The Ground Up Method starts from expenses. Take some time and open up an Excel file or jot things down if you’re more old school. Measure for these factors and be honest with yourself. Take note, these are “business expenses.” Your trips to the grocery or your latte from Starbucks aren’t included. Those factor into you taxes, which is for another topic altogether.

As much as I hate to admit it, we must have some level of financial literacy if we are to survive as a business.

There is thing looming cloud called overhead. Overhead are the expenses you incur as part of your operations as a business. You will incur these expenses whether you do something or not. Rent is a basic example of overhead.

If you are working from home, treat your business as if it was renting from your home. Also account for electricity, water, internet, and other utilities you would need if your business were to “live” outside of your house. When the business does grow, you would have no other choice but to move out anyways. Already account for such so teething pains are managed.

Operational expenses. This goes as basic as the gas you spend going back and forth for your clients, the minutes / data on your phone, etc… This factor is further compounded when you start employing people to help you out. Salaries, benefits, etc…

Measure for depreciation cost. Your equipment through wear and tear will not last forever. One way or the other, you would have to replace that for a better model. You must be prepared to set aside funds for this. Worst case, having to buy due to equipment breakdown.

Part-time doesn’t mean part-pricing. The day jobs and other sources of income you have (asides from photography), are taken for granted. Because whether you get the job or not, you will have a salary. That skews the way one would compute for operational costs. Remove any safety nets of a regular income stream and compute as if that was the only way for you to earn.

This is also when you start considering one of the basic terms in a business: Return On Investment (ROI). How much money do you need to earn before you gain back what you invested on? This is where depreciation cost comes into play in setting aside the money. What I am even sharing is a very crude form of computing depreciation, so my apologies to all accountants out there.

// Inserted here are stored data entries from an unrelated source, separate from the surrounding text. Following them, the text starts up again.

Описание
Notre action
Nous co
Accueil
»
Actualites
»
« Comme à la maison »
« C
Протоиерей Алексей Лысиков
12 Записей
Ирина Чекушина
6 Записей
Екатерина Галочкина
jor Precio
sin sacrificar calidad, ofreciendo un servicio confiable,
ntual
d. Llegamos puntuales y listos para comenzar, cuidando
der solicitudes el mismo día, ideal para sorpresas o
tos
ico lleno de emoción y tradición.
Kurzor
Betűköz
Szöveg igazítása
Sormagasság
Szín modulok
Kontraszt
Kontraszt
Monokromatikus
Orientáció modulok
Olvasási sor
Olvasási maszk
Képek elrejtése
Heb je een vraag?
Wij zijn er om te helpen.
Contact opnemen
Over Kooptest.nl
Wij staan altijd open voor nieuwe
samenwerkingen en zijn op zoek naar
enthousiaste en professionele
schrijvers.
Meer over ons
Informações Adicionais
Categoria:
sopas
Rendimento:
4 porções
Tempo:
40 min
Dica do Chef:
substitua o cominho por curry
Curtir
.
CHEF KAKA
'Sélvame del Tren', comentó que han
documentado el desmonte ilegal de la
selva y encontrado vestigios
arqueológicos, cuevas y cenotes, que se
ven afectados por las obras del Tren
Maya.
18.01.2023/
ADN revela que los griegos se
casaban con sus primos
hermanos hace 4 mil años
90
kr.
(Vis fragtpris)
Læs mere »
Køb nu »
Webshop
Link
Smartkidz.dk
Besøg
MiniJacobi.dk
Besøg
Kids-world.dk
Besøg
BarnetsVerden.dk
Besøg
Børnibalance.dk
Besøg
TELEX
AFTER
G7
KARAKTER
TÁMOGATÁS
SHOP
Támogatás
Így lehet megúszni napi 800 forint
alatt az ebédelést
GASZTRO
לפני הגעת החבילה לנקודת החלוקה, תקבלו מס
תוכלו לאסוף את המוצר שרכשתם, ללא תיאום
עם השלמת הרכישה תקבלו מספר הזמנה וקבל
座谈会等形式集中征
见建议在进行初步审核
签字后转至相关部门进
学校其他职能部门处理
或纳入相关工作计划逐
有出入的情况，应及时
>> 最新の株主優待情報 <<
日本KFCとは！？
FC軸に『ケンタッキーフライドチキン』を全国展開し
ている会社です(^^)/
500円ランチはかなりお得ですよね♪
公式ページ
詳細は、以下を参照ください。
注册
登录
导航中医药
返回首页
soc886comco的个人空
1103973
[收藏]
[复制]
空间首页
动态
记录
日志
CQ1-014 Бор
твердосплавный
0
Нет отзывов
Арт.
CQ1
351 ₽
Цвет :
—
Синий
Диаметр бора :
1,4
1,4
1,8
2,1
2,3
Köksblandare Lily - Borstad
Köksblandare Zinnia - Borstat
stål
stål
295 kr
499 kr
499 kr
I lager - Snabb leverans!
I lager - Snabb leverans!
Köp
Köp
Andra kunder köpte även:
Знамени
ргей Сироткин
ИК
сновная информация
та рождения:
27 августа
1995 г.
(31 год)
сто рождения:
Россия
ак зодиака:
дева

How much money over a set period of time do you need so you can buy / replace that gear you spent on? Let’s look into a camera as an example:

Canon EOS R is priced at P 140,000.00 on average. As a professional how long would you think you would be using such camera? 3-5 years? Let’s compute for four (4) years.

4 years = 48 months

P 140,000.00 / 48 months = P 2,916.67 / month.

In order for you to replace your EOS R in four (4) years, you would have to set aside at least P 2,916.67 a month. Now do that for all the rest of your equipment. As the numbers stack up (and I’m sure they will), the only way to you to compensate is either raising your rates per job or getting in more volume of work. The latter of which is harder considering there are finite number of workable hours in a day / week / month. Not to mention, you are only human, and we need to rest our brains in order to come up with the best ideas.

Paying for your taxes. As much as I hate myself, this is a necessary evil. If you want to deal with bigger clients down the line, you would have to register your business. That’s the reality of things. Other businesses would require for you to have an official receipt, which in turn obliges you to pay for taxes. Salaried people don’t have to worry about this since it’s their employer’s job in taking this out automatically. But as a freelancer, you would have to compute this on your own (or through your accountant). If you don’t do this right, you’d end up paying for more than your fair share.

Only then you can compute for the kind of lifestyle you live. That’s the “salary” component your business can give to you. Personal expenses? Now that is another Pandora’s box to open, or perhaps another Excel document.


I honestly don’t have an answer to the perpetual question of costing, and if you have a better idea on how to works with everybody, lemme know.